Na primeira fase, chamado de Programa Ponte (apoio psicossocial) e Aporte Solidário há um processo de acompanhamento da família com o objetivo de construir um “espírito” de superação na unidade familiar. Paralelamente a esse programa, as famílias selecionadas recebem subsídios monetários, e por meio do acesso preferente aos programas sociais; estas têm acesso preferencial aos programas sociais, públicos e privados. Por fim, é feito um balanço comparativo das diversas experiências, analisando os diferenciais e aspectos positivos a serem considerados na formulação de programas sociais.

A quantidade de informações e o núcleo teórico utilizados em “Territórios Deprimidos: desafios para as políticas de desenvolvimento rural” fazem dessa obra importante marco na forma de pensar políticas públicas de caráter estruturalistas de combate efetivo às, historicamente marcantes, desigualdades sociais do Brasil em específico e da América Latina em geral.
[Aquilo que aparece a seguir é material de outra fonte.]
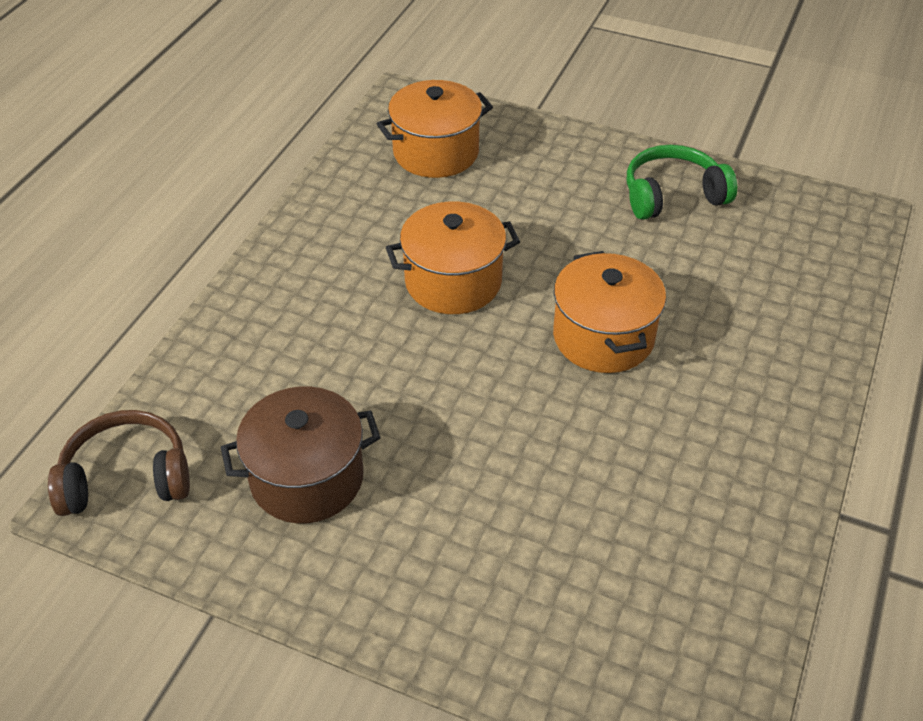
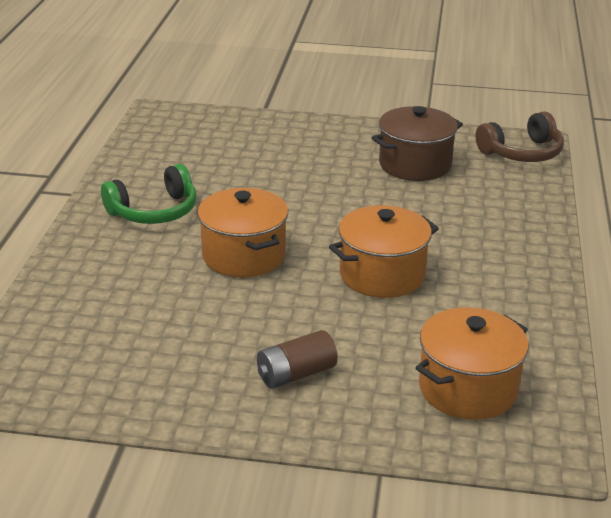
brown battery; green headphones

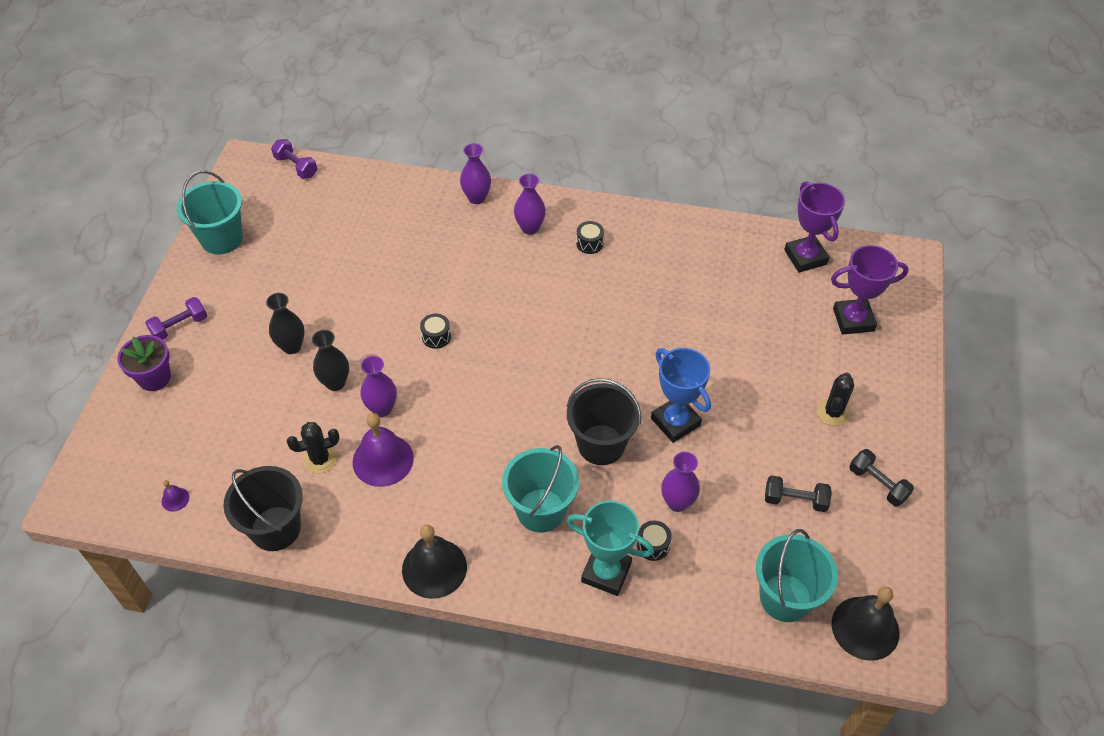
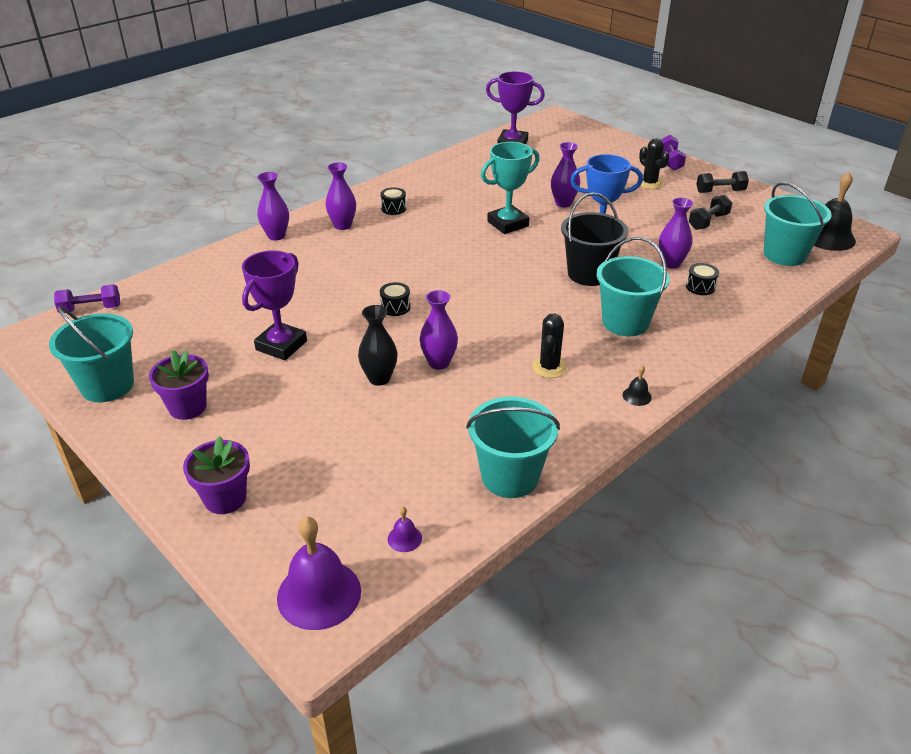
black vase (no. 1 from left in the first image); purple flower pot (no. 1 from left); purple vase (no. 4 from left); purple dumbbell (no. 2 from left); black cactus (no. 1 from left); purple bell (no. 1 from left); turquoise trophy; purple trophy (no. 1 from left); turquoise bucket (no. 2 from left); black bell (no. 1 from left)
Em um contexto de esvaziamento da atuação do Estado e de foco conjunturalista das políticas públicas, o livro lança luz sobre questões fundamentais, chamando a atenção para a mobilização da sociedade civil e para a indispensável e providencial atuação do Estado, sobretudo, naqueles territórios onde o grau de organização social é incipiente.

Régis Borges de Oliveira – Bacharel em Ciências Econômicas pela Universidade Federal de Uberlândia, atualmente é aluno do programa de Mestrado em Desenvolvimento Econômico, Espaço e Meio Ambiente da Universidade Estadual de Campinas, bolsista do CNPq.